A trama acompanha Alice, interpretada por Bruna Linzmeyer, uma jovem apaixonada por música que quer viver dos palcos. Ao lado dela está Sócrates, vivido por Johnny Massaro, seu melhor amigo e parceiro de estrada. Os dois decidem montar uma banda quase por impulso e seguir viagem pela América do Sul. O plano inicial é chegar a um festival internacional e tentar uma oportunidade na cena musical. Conforme a viagem avança, a dupla percebe que o trajeto começa a interferir diretamente nas escolhas e na forma como enxergam o próprio sonho.
No meio do caminho, os dois amigos conhecem Tinho, um ex-roqueiro vivido por Felipe Camargo, que decide entrar na viagem e acaba mudando completamente a dinâmica do grupo. Tinho chega com uma bagagem cheia de histórias do passado, experiências de palco e uma visão mais dura da vida artística. Aos poucos, ele faz com que Alice e Sócrates repensem não só a música, mas também o que realmente significa perseguir um sonho.

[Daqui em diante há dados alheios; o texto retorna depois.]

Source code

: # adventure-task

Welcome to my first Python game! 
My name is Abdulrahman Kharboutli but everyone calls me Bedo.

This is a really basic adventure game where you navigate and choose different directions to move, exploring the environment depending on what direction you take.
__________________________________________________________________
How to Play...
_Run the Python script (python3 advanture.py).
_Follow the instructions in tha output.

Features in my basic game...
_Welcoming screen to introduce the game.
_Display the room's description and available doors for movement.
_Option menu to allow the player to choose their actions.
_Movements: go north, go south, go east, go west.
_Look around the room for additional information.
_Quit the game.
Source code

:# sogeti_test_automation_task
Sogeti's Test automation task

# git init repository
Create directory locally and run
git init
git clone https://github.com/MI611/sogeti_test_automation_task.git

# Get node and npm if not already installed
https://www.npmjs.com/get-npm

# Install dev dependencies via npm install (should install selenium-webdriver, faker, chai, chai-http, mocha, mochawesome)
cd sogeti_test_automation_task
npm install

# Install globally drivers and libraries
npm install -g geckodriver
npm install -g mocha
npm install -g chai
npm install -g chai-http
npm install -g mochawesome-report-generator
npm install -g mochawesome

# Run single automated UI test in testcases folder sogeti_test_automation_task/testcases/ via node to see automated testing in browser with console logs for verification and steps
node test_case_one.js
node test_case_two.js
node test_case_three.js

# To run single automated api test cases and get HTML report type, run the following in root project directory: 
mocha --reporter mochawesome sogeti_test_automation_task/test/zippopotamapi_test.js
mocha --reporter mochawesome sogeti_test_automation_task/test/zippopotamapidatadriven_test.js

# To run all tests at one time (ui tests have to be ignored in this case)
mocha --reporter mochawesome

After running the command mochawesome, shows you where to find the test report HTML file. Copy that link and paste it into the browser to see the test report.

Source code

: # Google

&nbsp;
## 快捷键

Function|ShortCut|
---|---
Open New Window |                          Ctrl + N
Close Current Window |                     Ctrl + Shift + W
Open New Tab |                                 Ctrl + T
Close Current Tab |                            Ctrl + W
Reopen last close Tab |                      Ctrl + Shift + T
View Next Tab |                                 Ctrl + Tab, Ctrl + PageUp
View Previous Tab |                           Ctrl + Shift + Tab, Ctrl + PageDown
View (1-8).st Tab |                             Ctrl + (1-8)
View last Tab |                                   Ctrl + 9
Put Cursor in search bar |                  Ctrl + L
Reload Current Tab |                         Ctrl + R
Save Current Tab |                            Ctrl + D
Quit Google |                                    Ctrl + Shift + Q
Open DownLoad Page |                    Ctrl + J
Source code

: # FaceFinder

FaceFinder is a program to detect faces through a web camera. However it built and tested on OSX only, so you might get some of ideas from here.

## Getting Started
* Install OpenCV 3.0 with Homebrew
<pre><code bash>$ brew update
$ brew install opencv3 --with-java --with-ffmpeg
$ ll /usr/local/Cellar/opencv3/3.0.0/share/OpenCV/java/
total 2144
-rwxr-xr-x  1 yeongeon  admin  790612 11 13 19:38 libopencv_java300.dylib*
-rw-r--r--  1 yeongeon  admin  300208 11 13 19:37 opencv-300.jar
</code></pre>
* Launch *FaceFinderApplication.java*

O filme é só sobre música ou fala de algo maior?
Apesar da trilha sonora e do universo musical serem o ponto de partida, Alice e Só vai além disso. O filme também fala sobre amizade, liberdade e amadurecimento, mostrando como a estrada pode transformar pessoas de maneiras inesperadas. A viagem funciona quase como um espelho emocional dos personagens. Cada parada traz uma nova situação, e cada situação revela um pouco mais sobre quem eles são e o que estão dispostos a enfrentar para seguir em frente.
Onde essa história foi gravada?
As filmagens aconteceram em 2016, passando por diferentes cenários do Brasil e do Paraguai. Entre os principais locais estão Foz do Iguaçu, as Cataratas do Iguaçu, trechos da BR-277 e cidades como Ciudad del Este e Presidente Franco. Essa combinação de paisagens ajuda a reforçar o clima de estrada e liberdade, deixando o filme com uma sensação bem real de movimento constante.
O projeto sempre teve esse nome?
Nem sempre. Antes de se chamar Alice e Só, o longa passou por títulos como Partiu Paraguai e Bamo Nessa. A mudança aconteceu ao longo do desenvolvimento, quando a história foi sendo ajustada para focar mais na relação entre os protagonistas e na jornada emocional da dupla.